Showering to clear the tears for work, she went to the bank early to get some work done before her employees showed up. Tess sat at her desk in the dark. The air conditioning had been left on overnight, so the place was chilly. Grabbing the name badge at the end of the desk, she turned it over and looked at her name: Tess Thorn, President.

That was something Terezilya Aleksandrov had dreamed of but would never have achieved. Every change had led her to this office. Did she want to go to a bigger bank? Yes. But she would stay here for the baby. This would be her home.

Tess picked up her phone and dialed her mom’s number. This was the first time she had called her mama from work. Putting her phone on speaker, she pulled open a file she had been working on the day before and hadn’t completed yet.

Tess greeted her mama as she did every morning at this time in the language she had been raised in. “Good morning, Mama; it is Tess.”

“Terezilya.” Her name seemed to bounce off the wall around her.

“Mama, how are you this morning?” She felt a pang of sadness that she wouldn’t see her mom for another few months again. It happened every time they talked.

“As good as I can be.” It was her mom’s usual answer.
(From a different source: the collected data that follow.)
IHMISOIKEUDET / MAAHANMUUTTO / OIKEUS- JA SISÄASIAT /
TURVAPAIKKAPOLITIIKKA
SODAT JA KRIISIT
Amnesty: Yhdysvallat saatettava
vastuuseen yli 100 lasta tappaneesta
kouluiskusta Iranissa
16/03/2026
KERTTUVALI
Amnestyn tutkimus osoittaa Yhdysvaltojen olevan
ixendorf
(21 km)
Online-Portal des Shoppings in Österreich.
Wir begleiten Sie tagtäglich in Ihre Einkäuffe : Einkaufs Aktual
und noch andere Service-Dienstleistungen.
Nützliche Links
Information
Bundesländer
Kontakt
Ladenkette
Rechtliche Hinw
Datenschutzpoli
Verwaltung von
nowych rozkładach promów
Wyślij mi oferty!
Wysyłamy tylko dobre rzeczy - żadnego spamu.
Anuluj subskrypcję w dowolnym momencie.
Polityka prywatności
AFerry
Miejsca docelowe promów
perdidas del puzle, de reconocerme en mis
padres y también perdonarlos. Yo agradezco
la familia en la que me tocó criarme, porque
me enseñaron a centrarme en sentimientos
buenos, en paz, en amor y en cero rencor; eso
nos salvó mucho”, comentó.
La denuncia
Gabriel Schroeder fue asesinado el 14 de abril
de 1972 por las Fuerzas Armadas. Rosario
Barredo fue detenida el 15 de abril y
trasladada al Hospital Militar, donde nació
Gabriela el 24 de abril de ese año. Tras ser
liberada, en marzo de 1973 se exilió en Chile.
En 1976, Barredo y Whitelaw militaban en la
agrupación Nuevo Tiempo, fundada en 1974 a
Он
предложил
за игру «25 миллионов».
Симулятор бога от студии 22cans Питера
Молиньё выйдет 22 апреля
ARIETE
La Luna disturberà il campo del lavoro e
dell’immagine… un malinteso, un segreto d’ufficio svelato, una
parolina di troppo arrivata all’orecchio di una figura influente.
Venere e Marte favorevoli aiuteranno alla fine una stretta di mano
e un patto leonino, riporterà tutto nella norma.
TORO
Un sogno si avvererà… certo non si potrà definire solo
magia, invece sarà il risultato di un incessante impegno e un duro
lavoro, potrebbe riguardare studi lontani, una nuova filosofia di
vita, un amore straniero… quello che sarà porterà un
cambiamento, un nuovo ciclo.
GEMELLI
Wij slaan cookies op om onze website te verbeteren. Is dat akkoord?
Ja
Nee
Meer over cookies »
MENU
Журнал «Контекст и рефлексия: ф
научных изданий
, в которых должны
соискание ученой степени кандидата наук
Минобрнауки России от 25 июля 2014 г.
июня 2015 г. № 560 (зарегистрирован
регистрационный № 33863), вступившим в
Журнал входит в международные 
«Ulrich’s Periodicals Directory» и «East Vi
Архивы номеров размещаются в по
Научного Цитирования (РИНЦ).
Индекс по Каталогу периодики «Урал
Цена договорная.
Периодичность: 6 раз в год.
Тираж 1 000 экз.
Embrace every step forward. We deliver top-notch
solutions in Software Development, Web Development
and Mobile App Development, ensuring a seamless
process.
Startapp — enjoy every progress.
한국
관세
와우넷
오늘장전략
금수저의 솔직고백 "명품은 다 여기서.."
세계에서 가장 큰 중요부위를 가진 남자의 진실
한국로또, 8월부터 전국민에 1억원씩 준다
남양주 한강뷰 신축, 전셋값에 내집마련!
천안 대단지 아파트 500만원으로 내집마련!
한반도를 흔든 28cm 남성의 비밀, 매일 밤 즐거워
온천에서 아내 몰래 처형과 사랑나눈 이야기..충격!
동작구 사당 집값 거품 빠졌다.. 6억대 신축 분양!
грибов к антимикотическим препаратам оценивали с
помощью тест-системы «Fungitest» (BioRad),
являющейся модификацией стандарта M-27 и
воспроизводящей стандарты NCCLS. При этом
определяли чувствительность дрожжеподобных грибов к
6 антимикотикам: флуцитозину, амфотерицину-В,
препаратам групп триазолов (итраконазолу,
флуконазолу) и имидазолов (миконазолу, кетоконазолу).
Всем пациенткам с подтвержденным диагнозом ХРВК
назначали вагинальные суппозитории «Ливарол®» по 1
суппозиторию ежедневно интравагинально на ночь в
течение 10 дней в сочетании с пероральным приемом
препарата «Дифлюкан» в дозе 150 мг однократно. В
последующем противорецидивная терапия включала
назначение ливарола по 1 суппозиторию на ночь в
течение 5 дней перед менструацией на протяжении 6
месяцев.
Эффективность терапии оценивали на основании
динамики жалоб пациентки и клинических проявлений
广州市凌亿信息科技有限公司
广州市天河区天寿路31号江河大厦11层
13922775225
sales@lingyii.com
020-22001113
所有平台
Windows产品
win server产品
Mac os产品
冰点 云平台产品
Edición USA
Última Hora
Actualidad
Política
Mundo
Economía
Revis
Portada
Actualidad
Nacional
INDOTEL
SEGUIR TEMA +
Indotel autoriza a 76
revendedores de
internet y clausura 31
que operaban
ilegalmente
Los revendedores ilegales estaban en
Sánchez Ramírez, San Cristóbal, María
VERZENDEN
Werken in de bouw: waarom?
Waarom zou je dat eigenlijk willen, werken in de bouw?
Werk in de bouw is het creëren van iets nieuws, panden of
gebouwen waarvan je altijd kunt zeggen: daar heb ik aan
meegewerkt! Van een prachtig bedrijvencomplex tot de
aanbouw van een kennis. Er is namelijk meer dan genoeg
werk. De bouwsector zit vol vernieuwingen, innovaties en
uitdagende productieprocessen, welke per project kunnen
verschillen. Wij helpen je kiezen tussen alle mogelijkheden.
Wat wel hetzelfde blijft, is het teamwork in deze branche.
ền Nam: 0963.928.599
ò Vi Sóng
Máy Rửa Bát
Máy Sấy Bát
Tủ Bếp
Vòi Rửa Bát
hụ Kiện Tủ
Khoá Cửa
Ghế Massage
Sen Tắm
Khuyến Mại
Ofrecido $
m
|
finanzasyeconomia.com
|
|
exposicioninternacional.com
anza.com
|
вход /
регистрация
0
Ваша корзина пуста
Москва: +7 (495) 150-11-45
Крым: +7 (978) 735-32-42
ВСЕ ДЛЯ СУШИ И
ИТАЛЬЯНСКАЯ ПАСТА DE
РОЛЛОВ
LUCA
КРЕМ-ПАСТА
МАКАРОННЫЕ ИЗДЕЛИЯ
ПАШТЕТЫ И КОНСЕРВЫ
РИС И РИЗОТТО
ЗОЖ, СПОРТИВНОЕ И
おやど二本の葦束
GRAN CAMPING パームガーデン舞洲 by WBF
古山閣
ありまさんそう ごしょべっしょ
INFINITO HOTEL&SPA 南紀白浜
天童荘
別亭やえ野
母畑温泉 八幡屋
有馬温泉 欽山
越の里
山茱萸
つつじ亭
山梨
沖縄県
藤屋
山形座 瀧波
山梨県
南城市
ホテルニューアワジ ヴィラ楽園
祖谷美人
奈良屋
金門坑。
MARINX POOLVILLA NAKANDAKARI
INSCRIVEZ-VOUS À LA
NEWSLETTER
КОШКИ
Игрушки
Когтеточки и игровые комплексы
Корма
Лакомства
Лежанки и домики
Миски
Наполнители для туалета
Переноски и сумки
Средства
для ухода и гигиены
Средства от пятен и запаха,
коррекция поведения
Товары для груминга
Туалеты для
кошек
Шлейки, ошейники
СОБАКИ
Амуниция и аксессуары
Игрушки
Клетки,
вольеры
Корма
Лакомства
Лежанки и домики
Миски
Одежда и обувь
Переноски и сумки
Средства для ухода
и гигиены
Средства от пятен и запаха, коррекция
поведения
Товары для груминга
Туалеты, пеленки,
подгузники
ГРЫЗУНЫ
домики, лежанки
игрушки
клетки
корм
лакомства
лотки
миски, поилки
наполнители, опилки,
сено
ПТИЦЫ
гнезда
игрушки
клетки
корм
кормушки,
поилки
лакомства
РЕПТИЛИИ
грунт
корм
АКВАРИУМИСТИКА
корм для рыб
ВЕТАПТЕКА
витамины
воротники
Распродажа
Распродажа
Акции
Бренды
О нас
“How is Papa?” Tess held her breath. Her mom hadn’t said anything about her dad the day before.

“He is Papa. They say his heart is not good anymore, but they don’t know him. He is strong as an ox.”

“What did they say? The doctors?”

“He needs to take pills, but I don’t think he does, Terezilya.”

“Mama, he has to take the pills. They went to school, so they know more than you.”

“Like you, Terezilya?”

“Do you think I am different from you, Mama?” Tess put down her pen, needing to know what her mother actually thought of her.

“Of course, you are. You have your education and a fancy job, Terezilya. You have been different since you were a baby,” her mama said.

“How was I a different baby?”

“You always had big eyes that saw everything, learned everything. You wouldn’t sleep until you were exhausted because you didn’t want to miss anything. None of my other babies did that.” Her mama rarely talked about her children’s childhoods before they came to America.

“Do you like me now?” she asked, needing to know even if she didn’t want to hear her answer.

“I love you. You are my baby,” her mama said, and Tess could hear the smile in her voice.

“Are you proud of me?” She took her phone off speaker. She didn’t need her office walls to hear her mom’s disappointment in her.

“Of course, Terezilya. You have done so much in your life, things I could never have dreamed of when you were a baby. Or even when you were a teenager. I couldn’t see the future, not the way you could see it.” Her mom’s voice didn’t sound sad like Tess had thought it would.

“But I did not get married and have babies like Ilya and the boys.” She admitted.

“But they are not you. You had bigger dreams than that.” Her mom said quietly.

“I am going to have a baby, Mama. In six months.” Tess held her breath. What would her mother say about an illegitimate grandchild?